I have looked into this. There are two dates we are interested in, and these are in the following two XML elements on Europe PMC:
<dateofPublication>
<electronicPublicationDate>
The column containing the first date should be titled Publication Date, and the column containing the second date should be titled Electronic Publication Date. We don't need a third column.
I can't guarantee that either or both of these fields will be there/have a date in it, though I think probably at least one of them will be. If one is missing/blank then the corresponding cell should say "Unavailable". The format of <electronicPublicationDate>
will always include a year, month and date, but the format of <dateofPublication>
could be just the year, or the year and a month, or a year, month and date.
I hope this helps, let me know if you have any questions or think there's a better way of doing it than I've suggested.
Were you meaning to attach a picture @CecyMarden ? If the github copy/paste thing isn't working for you, try using http://snag.gy/ instead, and just paste a link to the picture here.

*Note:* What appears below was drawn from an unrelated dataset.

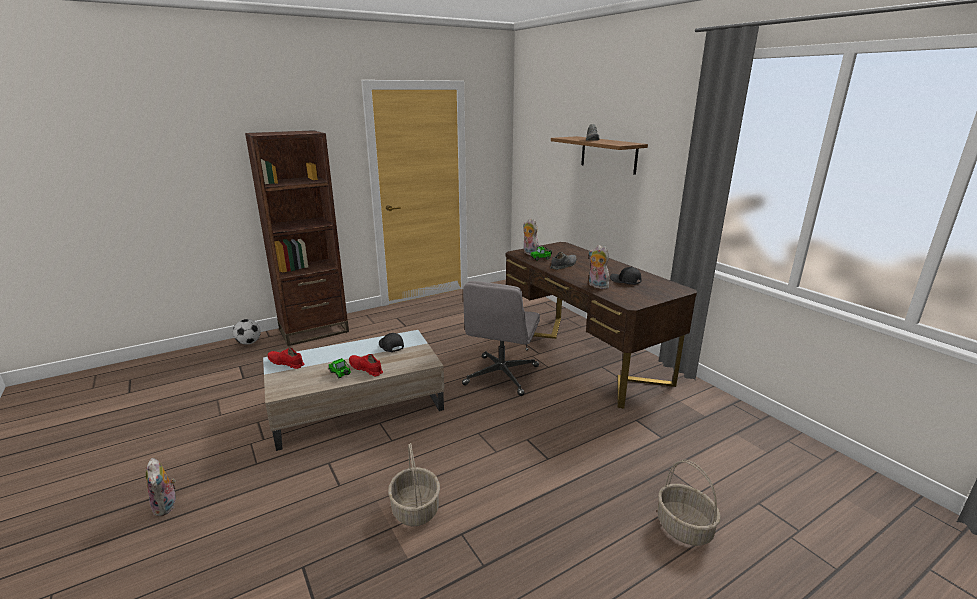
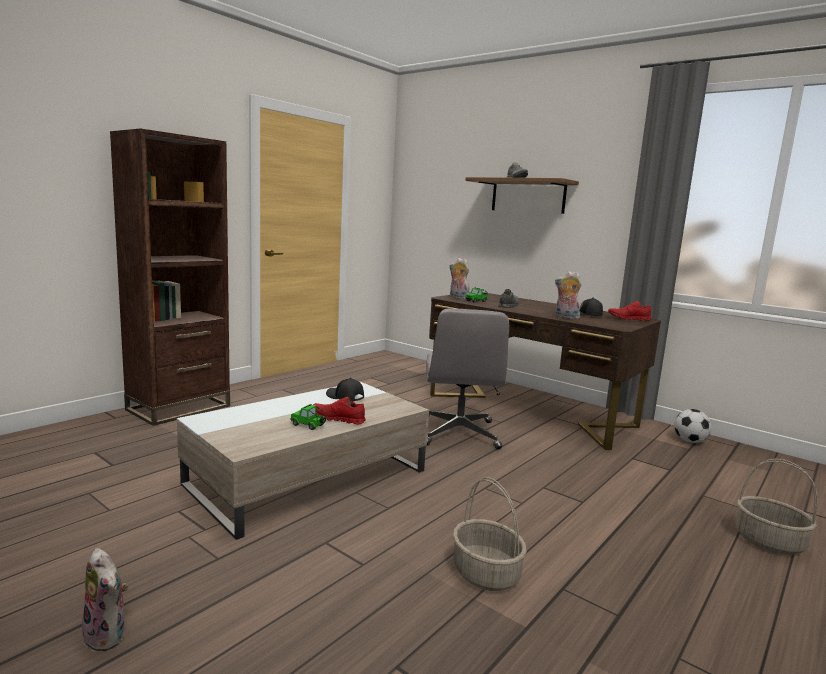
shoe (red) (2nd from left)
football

Huh, I didn't even think those elements were pictures. I'll try writing the tags here:
<dateofPublication>
<electronicPublicationDate>
In case it's something to with the tag arrows, it is
dateofPublication electronicPublicationDate
It IS the tags! Does that make sense now?
Oh you put XML in here, right. Surround xml with three backticks:
I've updated your comments :). Thanks for the info
Attempt to get both electronic and print publication dates and output separately.
Spec (from comment below):
There are two dates we are interested in, and these are in the following two XML elements on Europe PMC:
The column containing the first date should be titled Publication Date, and the column containing the second date should be titled Electronic Publication Date. We don't need a third column.
I can't guarantee that either or both of these fields will be there/have a date in it, though I think probably at least one of them will be. If one is missing/blank then the corresponding cell should say "Unavailable". The format of
<electronicPublicationDate>
will always include a year, month and date, but the format of<dateofPublication>
could be just the year, or the year and a month, or a year, month and date.